As we tuck in and enjoy some Easter Eggs at this time of year, perhaps we should spare a thought from where all that cocoa actually comes from. The cocoa tree Theobroma cacao is native to the tropical rain-forests of Central and South America. However, the world’s top two producers today are the Ivory Coast and Ghana, both in west Africa. These two countries alone account for over half of the World’s total production of cocoa.
Cocoa has an extensive and ancient history first used by the pre-Colombian societies in Central America with evidence dating as far back as 1900 BC. Several ancient texts list recipes for cocoa drinks with recipes including maize, chilli, vanilla and honey.
Today, chocolate is enjoyed on a truly global scale. With every conceivable recipe and form and flavour combination to satisfy all appetites, cocoa has become a globally available commodity that is indulged in.
However, the world wide availability of chocolate faces an uncertain future. In 2012 the then head of Mars Chocolate UK stated “The global cocoa sector may suffer a one-million tonne shortage by 2020 because of the increasing economic and environmental pressures on cocoa farms; it’s just not sustainable.”
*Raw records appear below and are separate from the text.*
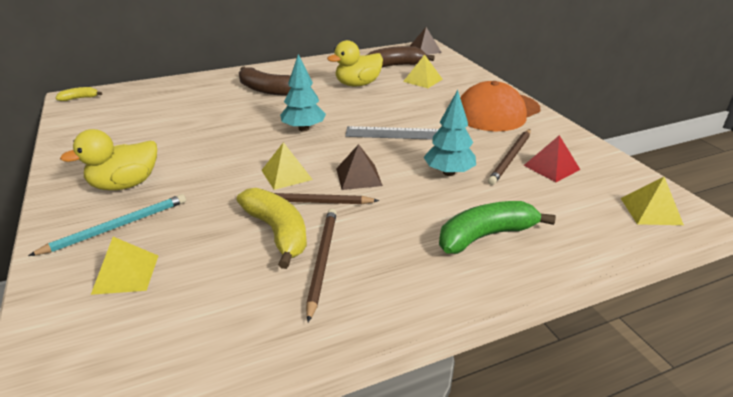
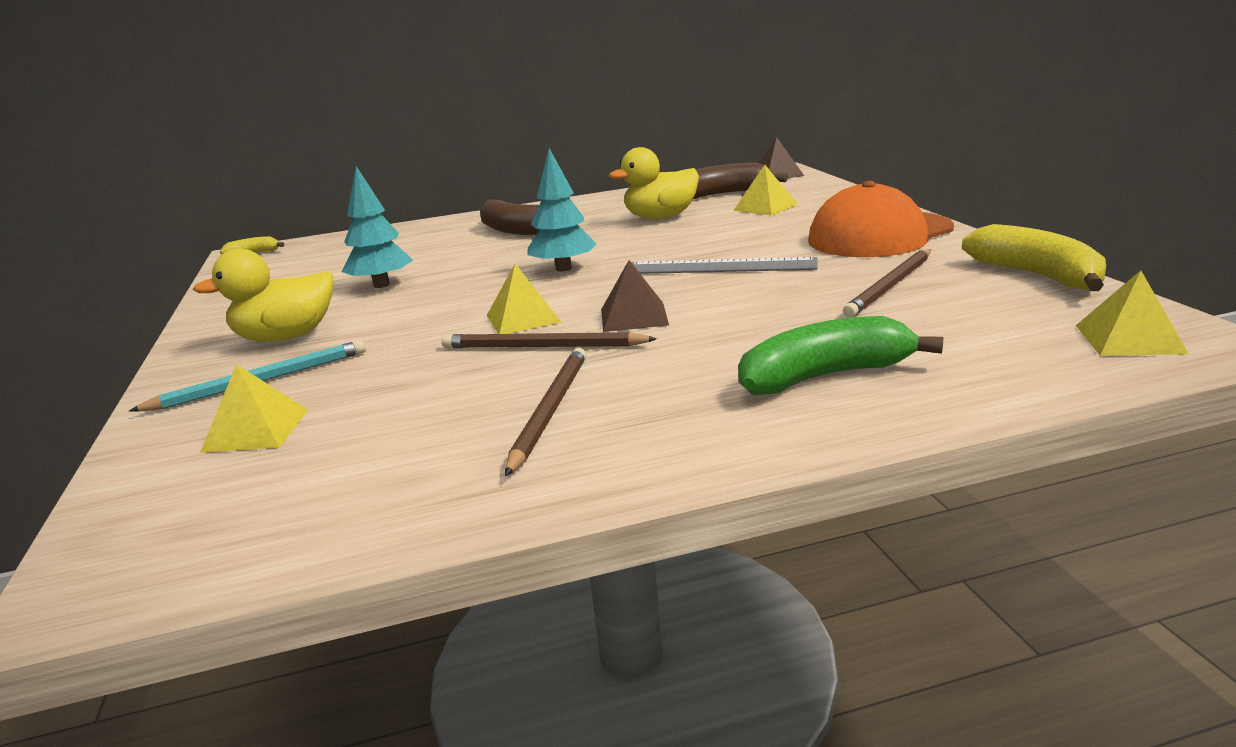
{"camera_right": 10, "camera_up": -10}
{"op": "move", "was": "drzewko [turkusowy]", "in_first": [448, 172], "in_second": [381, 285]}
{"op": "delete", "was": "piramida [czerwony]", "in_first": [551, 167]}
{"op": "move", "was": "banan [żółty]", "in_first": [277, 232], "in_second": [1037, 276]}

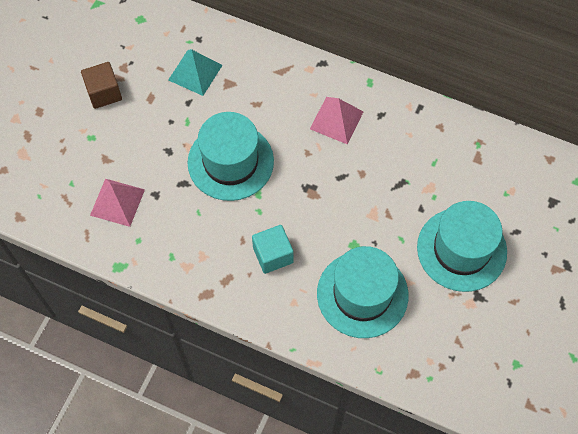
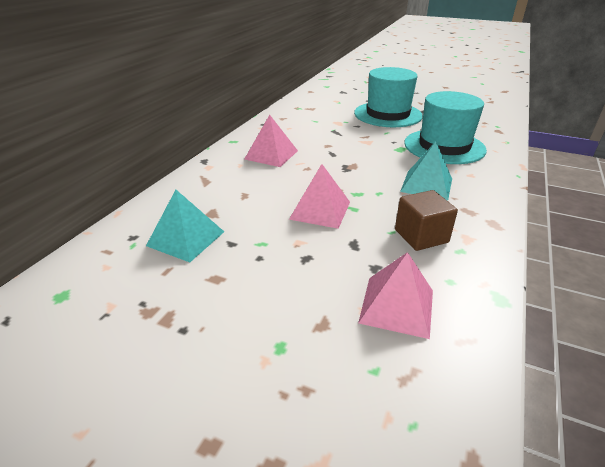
{"camera_right": -90, "camera_up": -30}
{"op": "move", "was": "sześcian [brązowy]", "in_first": [104, 93], "in_second": [421, 236]}
{"op": "replace", "was": "kapelusz [turkusowy]", "now": "piramida [różowy]", "in_first": [230, 162], "in_second": [320, 210]}
{"op": "replace", "was": "sześcian [turkusowy]", "now": "piramida [turkusowy]", "in_first": [273, 255], "in_second": [426, 185]}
The surge in demand globally for chocolate in developing countries such as India and China; climate change; political issues in the west Africa, and the current Ebola crisis further compounds the issue.
The future of cocoa remains to be seen, but as demand increases and outstrips supply then chocolate may become a luxury food akin to caviar. So spare a thought this Easter time to fully appreciate the rich, indulgent and delicious yet affordable chocolate we all know and love.